**Provided material**
• • • • • • •

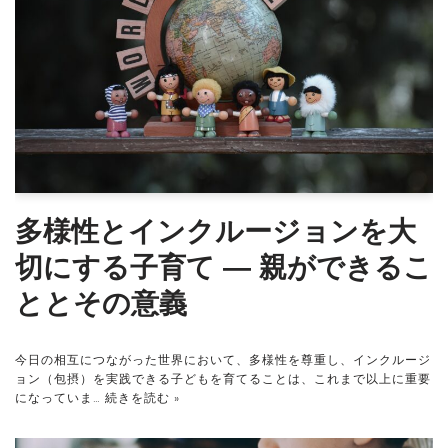
多様性とインクルージョンを大
切にする子育て ― 親ができるこ
ととその意義
今日の相互につながった世界において、多様性を尊重し、インクルージ
ョン（包摂）を実践できる子どもを育てることは、これまで以上に重要
になっていま…
続きを読む »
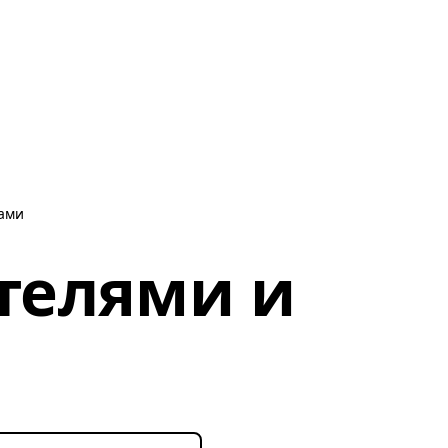
зами
телями и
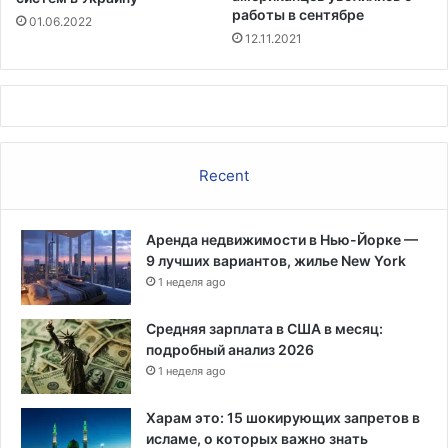
е
работы в сентябре
01.06.2022
м
12.11.2021
C
o
l
o
n
i
Recent
a
l
P
Аренда недвижимости в Нью-Йорке —
i
9 лучших вариантов, жилье New York
p
1 неделя ago
e
l
i
Средняя зарплата в США в месяц:
n
подробный анализ 2026
e
1 неделя ago
Харам это: 15 шокирующих запретов в
исламе, о которых важно знать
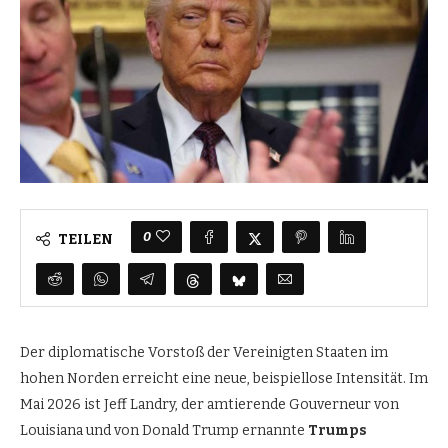
0
TEILEN
Der diplomatische Vorstoß der Vereinigten Staaten im
hohen Norden erreicht eine neue, beispiellose Intensität. Im
Mai 2026 ist Jeff Landry, der amtierende Gouverneur von
Louisiana und von Donald Trump ernannte
Trumps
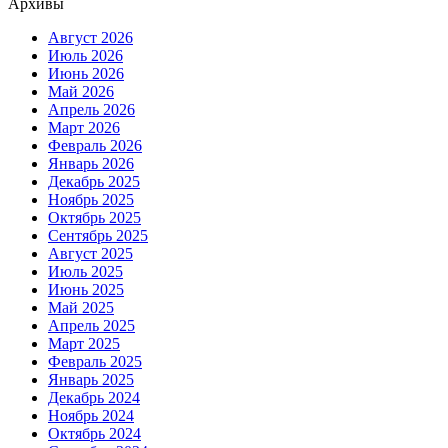
Архивы
Август 2026
Июль 2026
Июнь 2026
Май 2026
Апрель 2026
Март 2026
Февраль 2026
Январь 2026
Декабрь 2025
Ноябрь 2025
Октябрь 2025
Сентябрь 2025
Август 2025
Июль 2025
Июнь 2025
Май 2025
Апрель 2025
Март 2025
Февраль 2025
Январь 2025
Декабрь 2024
Ноябрь 2024
Октябрь 2024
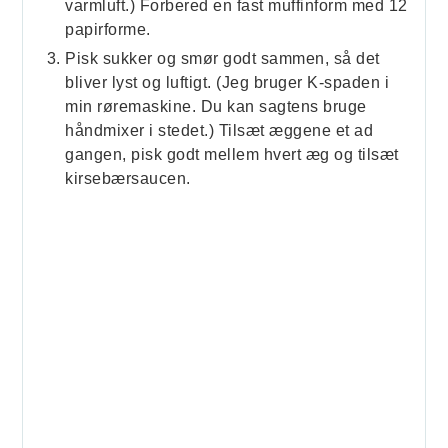
varmluft.) Forbered en fast muffinform med 12
papirforme.
Pisk sukker og smør godt sammen, så det
bliver lyst og luftigt. (Jeg bruger K-spaden i
min røremaskine. Du kan sagtens bruge
håndmixer i stedet.) Tilsæt æggene et ad
gangen, pisk godt mellem hvert æg og tilsæt
kirsebærsaucen.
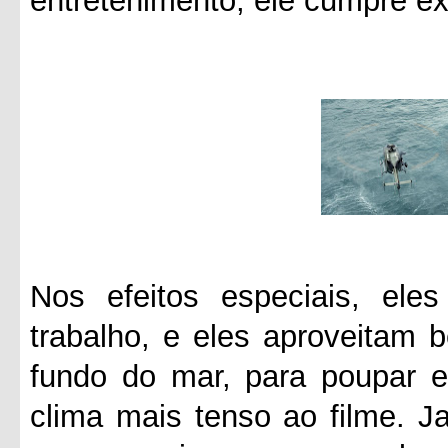
entretenimento, ele cumpre e
Nos efeitos especiais, el
trabalho, e eles aproveitam
fundo do mar, para poupar e
clima mais tenso ao filme. 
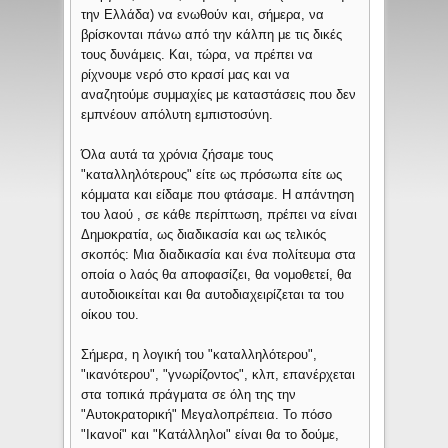
την Ελλάδα) να ενωθούν και, σήμερα, να
βρίσκονται πάνω από την κάλπη με τις δικές
τους δυνάμεις. Και, τώρα, να πρέπει να
ρίχνουμε νερό στο κρασί μας και να
αναζητούμε συμμαχίες με καταστάσεις που δεν
εμπνέουν απόλυτη εμπιστοσύνη.
Όλα αυτά τα χρόνια ζήσαμε τους
"καταλληλότερους" είτε ως πρόσωπα είτε ως
κόμματα και είδαμε που φτάσαμε. Η απάντηση
του λαού , σε κάθε περίπτωση, πρέπει να είναι
Δημοκρατία, ως διαδικασία και ως τελικός
σκοπός: Μια διαδικασία και ένα πολίτευμα στα
οποία ο λαός θα αποφασίζει, θα νομοθετεί, θα
αυτοδιοικείται και θα αυτοδιαχειρίζεται τα του
οίκου του.
Σήμερα, η λογική του "καταλληλότερου",
"ικανότερου", "γνωρίζοντος", κλπ, επανέρχεται
στα τοπικά πράγματα σε όλη της την
"Αυτοκρατορική" Μεγαλοπρέπεια. Το πόσο
"Ικανοί" και "Κατάλληλοι" είναι θα το δούμε,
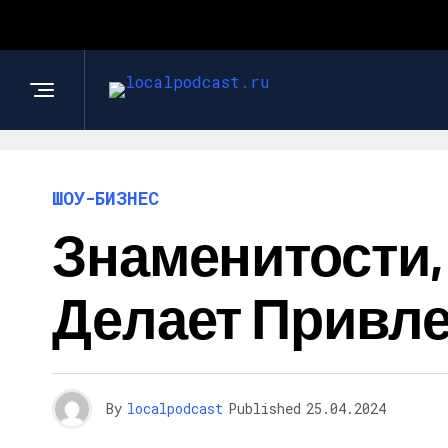
ШОУ-БИЗНЕС
Знаменитости,
Делает Привле
By
localpodcast
Published
25.04.2024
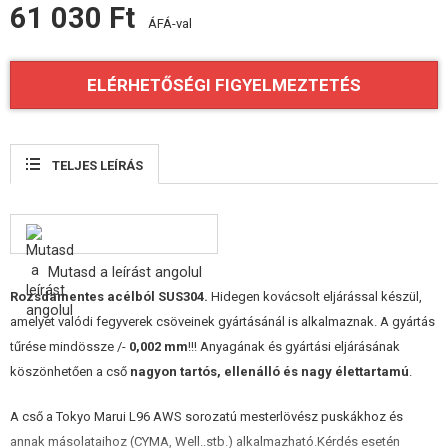
61 030 Ft
FELSZERELÉS, EGYENRUHA, TOKOK
ÁFÁ-val
ÁLCÁZÁS, FESTÉK, SZALAG
ELÉRHETŐSÉGI FIGYELMEZTETÉS
RÁDIÓS, FEJHALLGATÓ, KAMERÁK
KIEGÉSZÍTŐK, HORDSZÍJAK
TELJES LEÍRÁS
PÓTALKATRÉSZEK FEGYVEREKHEZ
FEGYVER JAVÍTÁS ÉS KARBANTARTÁS
Mutasd a leírást angolul
ÖNVÉDELMI FELSZERELÉSEK, KÉPZÉS, KÉSEK
Rozsdamentes acélból SUS304
.
Hidegen kovácsolt eljárással készül,
amelyet valódi fegyverek csöveinek gyártásánál is alkalmaznak. A gyártás
CÉLOK, LŐLAP
tűrése mindössze /-
0,002 mm
!!! Anyagának és gyártási eljárásának
OUTDOOR, BUSHCRAFT
köszönhetően a cső
nagyon tartós, ellenálló és nagy élettartamú
.
ÉLELMISZER
A cső a Tokyo Marui L96 AWS sorozatú mesterlövész puskákhoz és
annak másolataihoz (CYMA, Well..stb.) alkalmazható.Kérdés esetén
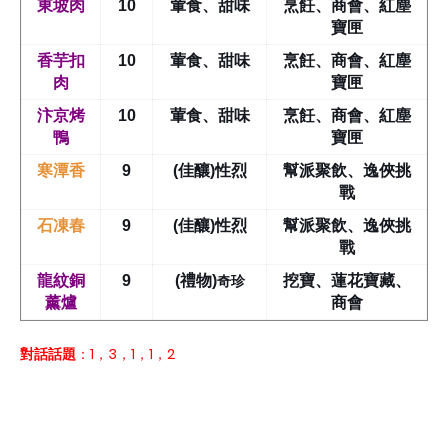
東坡肉
10
葷食、甜味
烹飪、商會、紅塵
寶匣
香芋扣
10
葷食、甜味
烹飪、商會、紅塵
肉
寶匣
汴京烤
10
葷食、甜味
烹飪、商會、紅塵
鴨
寶匣
寒潭香
9
(佳釀)性烈
幫派聚飲、逸俠挑
戰
石凍春
9
(佳釀)性烈
幫派聚飲、逸俠挑
戰
奇珍
龍紋銅
9
(禮物)
挖寶、蓮花寶藏、
薰爐
商會
對話
話題
：1，3，1，1，2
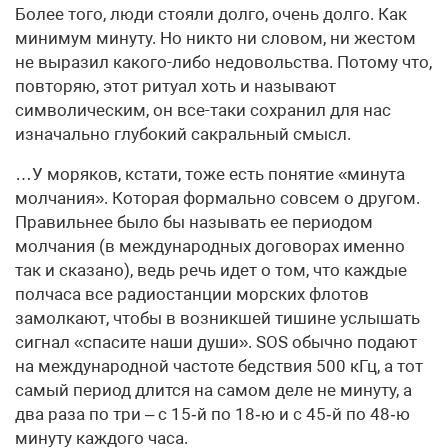
Более того, люди стояли долго, очень долго. Как
минимум минуту. Но никто ни словом, ни жестом
не выразил какого-либо недовольства. Потому что,
повторяю, этот ритуал хоть и называют
символическим, он все-таки сохранил для нас
изначально глубокий сакральный смысл.
…У моряков, кстати, тоже есть понятие «минута
молчания». Которая формально совсем о другом.
Правильнее было бы называть ее периодом
молчания (в международных договорах именно
так и сказано), ведь речь идет о том, что каждые
полчаса все радиостанции морских флотов
замолкают, чтобы в возникшей тишине услышать
сигнал «спасите наши души». SOS обычно подают
на международной частоте бедствия 500 кГц, а тот
самый период длится на самом деле не минуту, а
два раза по три – с 15‑й по 18‑ю и с 45‑й по 48‑ю
минуту каждого часа.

• • • • • • •

**Task description**
From the records above, report the count of lines containing "молчания" and nothing more.

**Answer to the problem**
2